Two of our most despicable and disgusting fixations!

By Dr. K. Javed Nayeem, MD
Very recently, Stephen Shore, the celebrated American photographer, who through his photography, depicted life in American cities, especially during the sixties and seventies, is said to have abruptly stopped his lecture at the Central Academy of Fine Arts in Beijing and walked out of the hall. He did this because he felt appalled and deeply disgusted by the number of people in the audience, who were constantly peering into their mobile phones even as he was speaking.

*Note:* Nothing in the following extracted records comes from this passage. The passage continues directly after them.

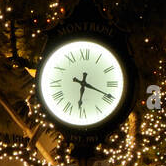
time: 6:18
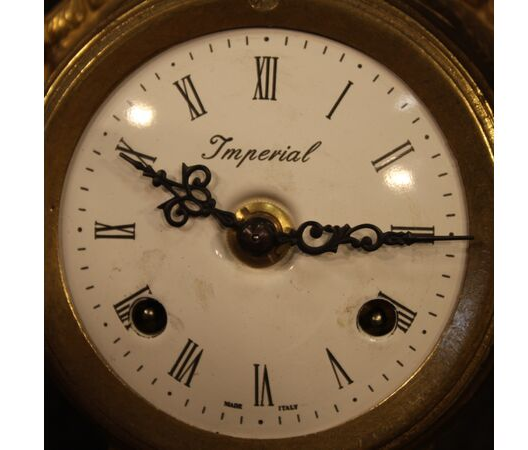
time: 2:49
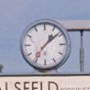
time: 1:08
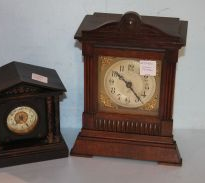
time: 10:22
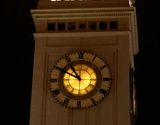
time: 10:49
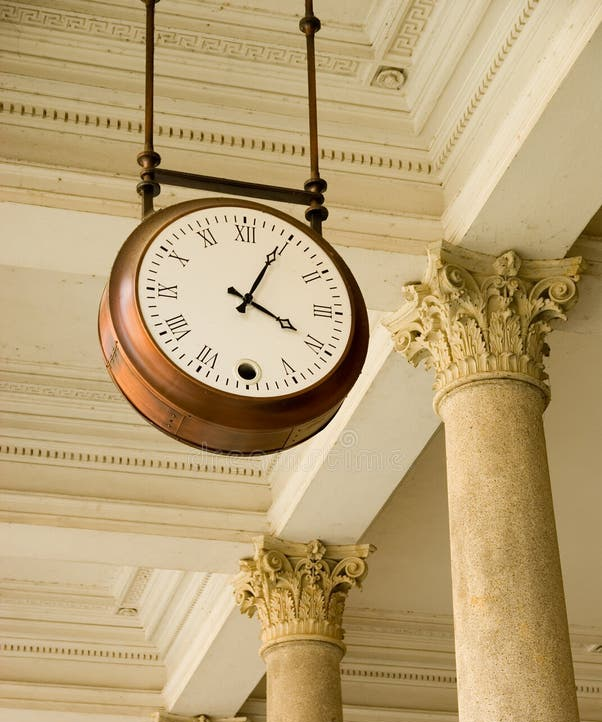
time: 4:04
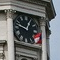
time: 12:47
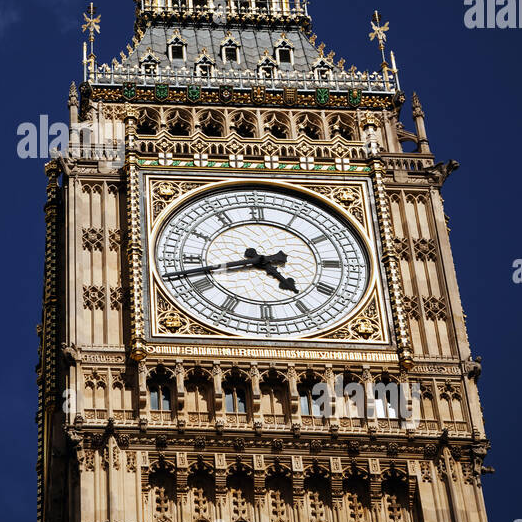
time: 4:42
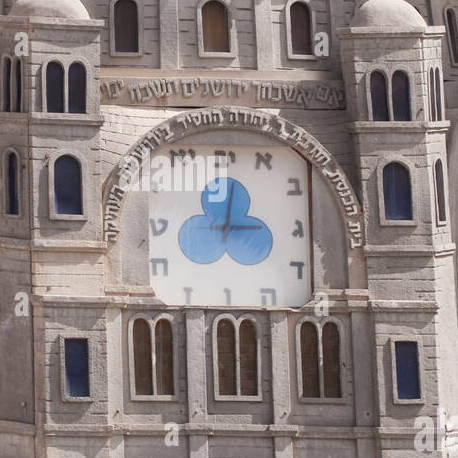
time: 3:01
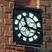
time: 11:17
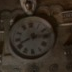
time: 2:40
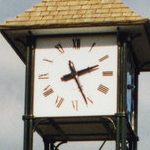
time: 2:26
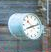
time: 8:11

And, Stephen Shore is no ordinary man. Born in 1947, Shore travelled the length and breadth of the United States from 1973 to 1979 in a series of road trips during which he made hundreds of images with his unique theme called the ‘American Main Street.’ He made it his mission to capture even the ordinary moments in American life, rather than only the dramatic events, which are captured and depicted by most other photographers.
And, his photographs of ordinary American life have won him much acclaim across the world and they have been much sought after as documentary evidence of the way America was then. Most prints of his work still continue to sell for anything between 5,000 and 10,000 US dollars each.

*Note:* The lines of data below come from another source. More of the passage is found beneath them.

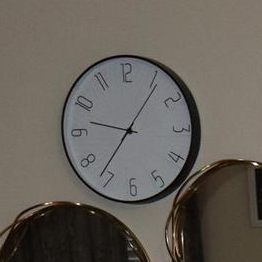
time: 9:36
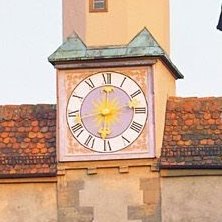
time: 6:00
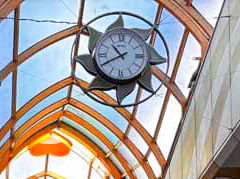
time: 10:40
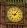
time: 9:05
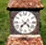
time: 7:22
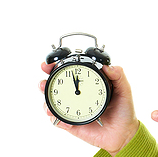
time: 11:57
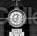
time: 12:32
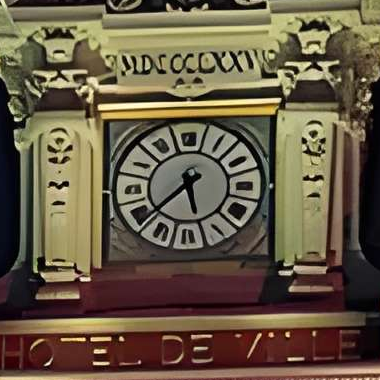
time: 5:38
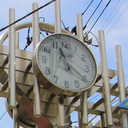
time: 11:21
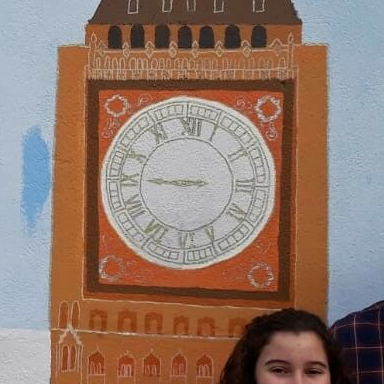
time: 8:45
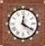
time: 12:20
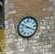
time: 3:49
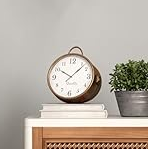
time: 10:07
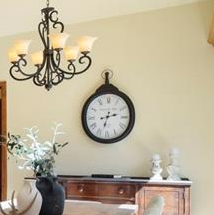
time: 2:32
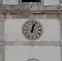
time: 12:03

More than anything else, he has the unique distinction of being awarded a solo exhibition at the prestigious Metropolitan Museum of Art in 1971 and he is the first living photographer who has the privilege of being given this opportunity, while still alive. All the others until then, had been bestowed by this honour only posthumously.
Just before walking out, Shore is said to have questioned the logic of an audience that voluntarily chose to come to a lecture, only to focus their entire attention on their mobile phones. He very calmly said to the audience, “Since we are talking about attention, I think we understand each other. But I saw dozens of you who spent the entire lecture looking at your phones. You’ve come here to hear a talk and you can’t even pay attention to whom you’ve come to listen to. How can you then pay attention to what you are eating or feel and relish the warmth of the sunlight on your skin?”